The first person Sienna saw when she arrived at the funeral in Rome was Andreas Ferrante. At least her eyes registered it was him, but she had felt him seconds earlier in her body. As soon as she had stepped over the portal she had felt a shiver run up her spine and her heart had started a crazy little pitter-patter beat that was nothing like its normal, healthy, steady rhythm.
She hadn’t seen him in years and yet she had known he was there.
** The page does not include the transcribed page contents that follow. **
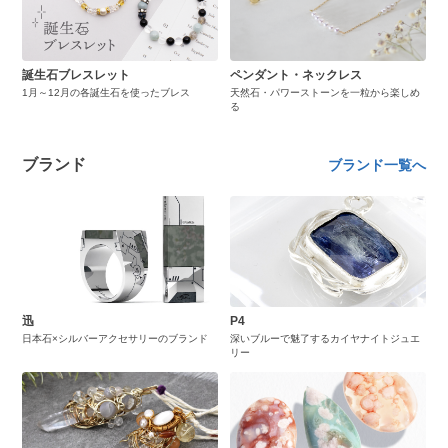
誕生石ブレスレット
ペンダント・ネックレス
1月～12月の各誕生石を使ったブレス
天然石・パワーストーンを一粒から楽しめ
る
ブランド
ブランド一覧へ
迅
P4
日本石×シルバーアクセサリーのブランド
深いブルーで魅了するカイヤナイトジュエ
リー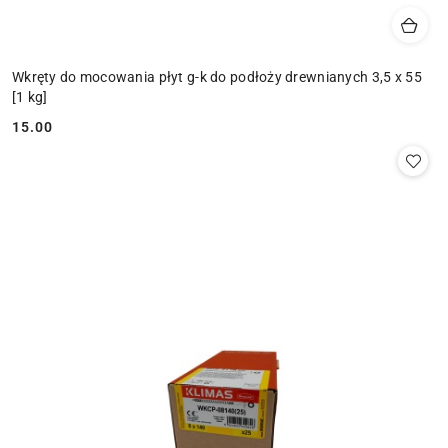
Wkręty do mocowania płyt g-k do podłoży drewnianych 3,5 x 55
[1 kg]
15.00
Cena:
He was sitting in one of the pews at the front of the cathedral. Even though he had his back towards her she could see he was as staggeringly gorgeous as ever. His aristocratic bearing was like an aura that surrounded him. He exuded wealth and power and status. His glossy raven-black head was several inches higher than any of the other black-suited men sitting nearby, his thick, slightly wavy hair neither long nor short, but cut and styled so it brushed against the collar of his shirt.
He turned his head and leaned down to say something to the young woman seated beside him. Just seeing the profile of his face made Sienna want to put a hand to her chest where her heart was flapping like a frantic fish suddenly flung out of its fish tank. For years she had dismissed his features from her mind. She had dared not think of him. He was a part of her past she was ashamed of—deeply ashamed. She had been so young and foolish, so immature and insecure. She hadn’t thought through the consequences of twisting the truth. But then, who did at the age of seventeen?
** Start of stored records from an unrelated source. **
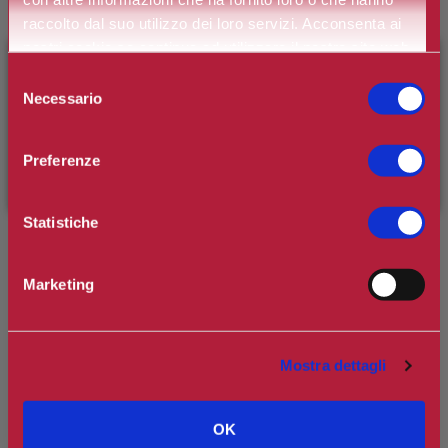
Marchio:
Bruma Bijoux
raccolto dal suo utilizzo dei loro servizi. Acconsenta ai
Art. n.
8023027111858
nostri cookie se continua ad utilizzare il nostro sito web.
×
BENVENUTO SU CAMILLERIPROFUMERIE.IT
Selezione
Disponibilità:
Si
Necessario
del
È il tuo primo ordine?
Registrati
e usufruisci dello
*
consenso
Tipologia
sconto di benvenuto
[-15%]
inserendo il codice
Preferenze
WELCOME15
€107,50
Prezzo:
Statistiche
Prezzo scontato:
€96,75
Marketing
Spedizione in Italia gratuita se il carrello supera i 60€
Ottieni 9 punti Camilleri Fidelity Card -
Regolamento
Mostra dettagli
OK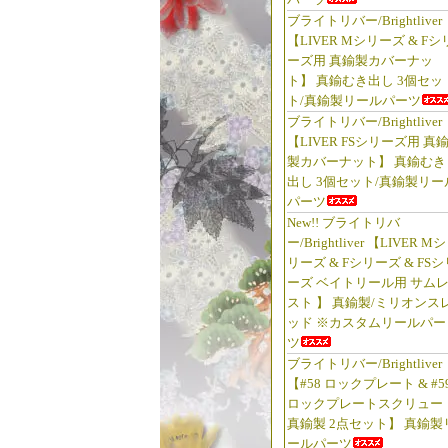
ブライトリバー/Brightliver
【LIVER Mシリーズ & Fシ
ーズ用 真鍮製カバーナッ
ト】 真鍮むき出し 3個セッ
ト/真鍮製リールパーツ
ブライトリバー/Brightliver
【LIVER FSシリーズ用 真
製カバーナット】 真鍮むき
出し 3個セット/真鍮製リー
パーツ
New!! ブライトリバ
ー/Brightliver 【LIVER Mシ
リーズ & Fシリーズ & FSシ
ーズ ベイトリール用 サム
スト 】 真鍮製/ミリオンス
ッド ※カスタムリールパー
ツ
ブライトリバー/Brightliver
【#58 ロックプレート & #5
ロックプレートスクリュー
真鍮製 2点セット】 真鍮製
ールパーツ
And then, as if Andreas sensed her looking at him, he twisted his head and locked gazes with her. It was like a lightning strike when those hazel eyes hit hers. They narrowed and glared, pinning her to the spot like a bug on a corkboard.
Sienna pasted an indifferent smile on her face and, giving her silver-blonde head a toss, sashayed up the aisle and shimmied her way into a pew on the left hand side a few rows back from his.